Jah and his wife moved back to Sierra Leone in 1979. Their daughter was born in 1982 during a temporary stay in Germany. The family lived together in Sierra Leone until April 1991, when his wife and daughter fled to Germany due to the rebel invasion during the civil war. In November 1991, Jah travelled to Germany and brought them back home to Sierra Leone. However, in 1992, his wife and daughter returned to Germany for health reasons, where they stayed due to the ongoing war and instability in Sierra Leone.

In 1994, Jah was warned by the late M.G. Sillah that Revolutionary United Front soldiers were searching for him with the intent of making him a minister. In the night his nephew Abdul went to Freetown to get Jah's passport. Jah fled the next day, disguised as a market lady, in the back row of a podapoda. At a checkpoint, one of the policemen in charge recognized him as their doctor and allowed him to pass despite receiving orders to detain him. Jah then crossed into Guinea, staying overnight at the border, before continuing to Germany.

In 2001, Jah completed the Hajj pilgrimage to Mecca.

In July 2006, he contracted Lassa fever encephalitis and was flown to Germany by his wife for medical treatment, initially thought to be suffering from cerebral malaria. After a short admission to the Munster University Hospital, where Lassa fever was diagnosed, he was transferred to Frankfurt University Hospital for high-level isolation intensive care. Jah remained in a coma from July to October 2006 and was discharged from hospital just before Christmas of that year. In January 2007, he began rehabilitation at Clinic Hilchenbach. Although he never fully recovered, he regained the ability to walk along the hallway, converse and use the computer. For 16 years, his wife Betti cared for him at their home in Lienen. During this period, under medical supervision, Jah made five more trips to Sierra Leone, with his last visit in 2017. His planned trip in 2020 was cancelled due to the COVID-19 pandemic.

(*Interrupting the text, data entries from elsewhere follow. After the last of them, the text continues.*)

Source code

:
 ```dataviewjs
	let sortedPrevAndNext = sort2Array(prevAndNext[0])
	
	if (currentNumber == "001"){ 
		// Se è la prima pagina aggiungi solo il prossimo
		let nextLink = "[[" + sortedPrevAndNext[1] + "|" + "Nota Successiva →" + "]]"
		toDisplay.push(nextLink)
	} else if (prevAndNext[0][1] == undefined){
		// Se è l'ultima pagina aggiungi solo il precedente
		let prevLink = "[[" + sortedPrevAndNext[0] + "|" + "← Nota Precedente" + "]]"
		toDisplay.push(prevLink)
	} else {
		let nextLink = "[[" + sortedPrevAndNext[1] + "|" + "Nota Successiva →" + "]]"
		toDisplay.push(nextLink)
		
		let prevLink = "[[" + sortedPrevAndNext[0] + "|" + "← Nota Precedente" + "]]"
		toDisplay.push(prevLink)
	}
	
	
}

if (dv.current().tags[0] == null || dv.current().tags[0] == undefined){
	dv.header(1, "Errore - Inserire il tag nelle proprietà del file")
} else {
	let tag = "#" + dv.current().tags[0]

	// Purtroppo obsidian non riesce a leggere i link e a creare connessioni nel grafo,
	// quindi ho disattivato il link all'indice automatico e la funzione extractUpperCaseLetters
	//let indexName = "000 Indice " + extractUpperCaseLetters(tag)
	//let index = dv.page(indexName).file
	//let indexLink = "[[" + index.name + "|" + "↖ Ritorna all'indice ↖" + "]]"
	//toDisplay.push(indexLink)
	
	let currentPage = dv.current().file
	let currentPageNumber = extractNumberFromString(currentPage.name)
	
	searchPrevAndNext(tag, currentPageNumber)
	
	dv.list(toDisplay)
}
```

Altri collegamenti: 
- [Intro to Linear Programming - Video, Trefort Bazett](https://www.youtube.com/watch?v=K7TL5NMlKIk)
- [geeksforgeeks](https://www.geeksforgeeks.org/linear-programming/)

He died on 2 August 2024 at Klinikum Osnabrück following several large brain infarctions. He is survived by his wife Madam Betti Elisabeth Beckmann-Jah, together for 56 years, and their daughter Dr Hawanatu Bettina Daniela Jah, his son-in-law Prof Menno Roderick Smit and his grandchildren Malika Bae Amelia Smit-Jah, Kailu Fredrik Oleander Smit-Jah and Nyota Elisabeth Atlantis Smit-Jah, by his daughter Zainab Valerie Adenikeh Jah and his son-in-law Timothy Sean Naylor. Furthermore he is survived by several brothers, sisters, in-laws, nieces, nephews, colleagues, friends and relatives in his homes in Sierra Leone, Germany and abroad. He received a state funeral on 28 August 2024 in Freetown, which was followed by a laying out ceremony at Bo School on 29 August 2024 and burial on 30 August 2024 in Pujehun.